Wrong umpire calls are simply unacceptable in modern MLB

In both cases, ABS righted a wrong and did so with noteworthy dispatch. While MLB has already declared that its spring use will not be extended into the 2025 regular season, its return at some point — possibly with formulaic tweaks — is inevitable.

Two reasons why that is so. First and most important, in a replay-rich age in which big gambling money hangs on the outcome of every pitch, fans are intolerant of umpire error. That’s why football, basketball, hockey and baseball have all incorporated replay review into numerous aspects of their games.

It is simply no longer acceptable that games could be decided by an official’s error.

One of the few remaining exceptions to that dictum is the sanctity of the umpire’s ball-strike prerogative. But that leads to the second reason why the arrival of ABS is inevitable. Increasingly, the reality is taking hold that incorrect ball-strike calls are likely the most damaging official errors not yet considered correctible.

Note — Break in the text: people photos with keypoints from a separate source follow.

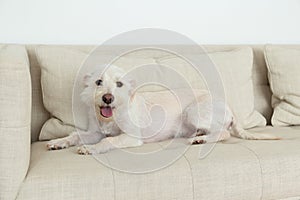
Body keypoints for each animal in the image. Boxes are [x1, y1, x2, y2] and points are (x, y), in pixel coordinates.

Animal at [47, 65, 278, 154]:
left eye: (119, 84)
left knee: (224, 133)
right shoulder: (94, 131)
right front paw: (59, 142)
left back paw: (201, 139)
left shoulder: (130, 137)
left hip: (192, 112)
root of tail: (229, 106)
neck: (113, 116)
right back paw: (199, 136)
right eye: (98, 82)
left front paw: (91, 149)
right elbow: (76, 135)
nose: (107, 98)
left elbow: (108, 141)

The data on this is public and massing. We know from official MLB data and/or from SABRmetric sources that the following two statements are, with minor game-to-game variations, true.

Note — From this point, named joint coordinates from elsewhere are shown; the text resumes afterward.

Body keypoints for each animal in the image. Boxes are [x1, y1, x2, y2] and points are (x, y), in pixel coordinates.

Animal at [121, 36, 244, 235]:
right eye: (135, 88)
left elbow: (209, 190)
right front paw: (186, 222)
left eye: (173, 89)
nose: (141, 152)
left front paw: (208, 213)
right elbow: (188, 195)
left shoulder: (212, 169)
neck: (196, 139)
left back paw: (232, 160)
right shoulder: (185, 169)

1. Plate umpires make about 150 ball-strike calls during the course of a game, and get about 92 percent (on average 138) of them right. That means they’re wrong about a dozen times per game.

2. When an average big leaguer puts a 2-1 pitch in play, he hits about .344 with a .583 slugging percentage. When that same hitter swings at a 1-2 pitch, his average is .166 and his slug is .255. Those are changes of 178 and 328 percentage points, respectively.

Is it clear why it’s so important that an umpire’s ball-strike call on a 1-1 count is so vital?

Our first instinct is to go back to fact 1, that umpires on average get about 92 percent of calls right, and ask "what’s the problem"? Part of the answer lies in fact 2, but another part is this: The vast, vast majority of those 150 ball-strike calls per game are elemental. They are pitches in the dirt, very high, wide or inside, or strikes taken right down the middle.

Peruse game-by-game results on MLB.com and you will come to the mathematical judgment I came to some years ago: that about three-quarters of those 150 calls are virtually unmissable by anybody with a rudimentary understanding of the rules.

So we’re not really talking about 150 calls per game, but instead about the 25 percent (37.5 pitches) that might theoretically be missed. And that turns the functional umpire miss rate from a minuscule 8 percent as touted by MLB and the umpires association to something approaching one-third (12 of 37.5). That’s significant.

And when those errors occur in critical situations, the umpire’s error puts the victim — whether it be the batter or pitcher — in a deeply and unfairly disadvantageous situation.

That being the very integrity of the game is why the ABS system can’t be institutionalized soon enough.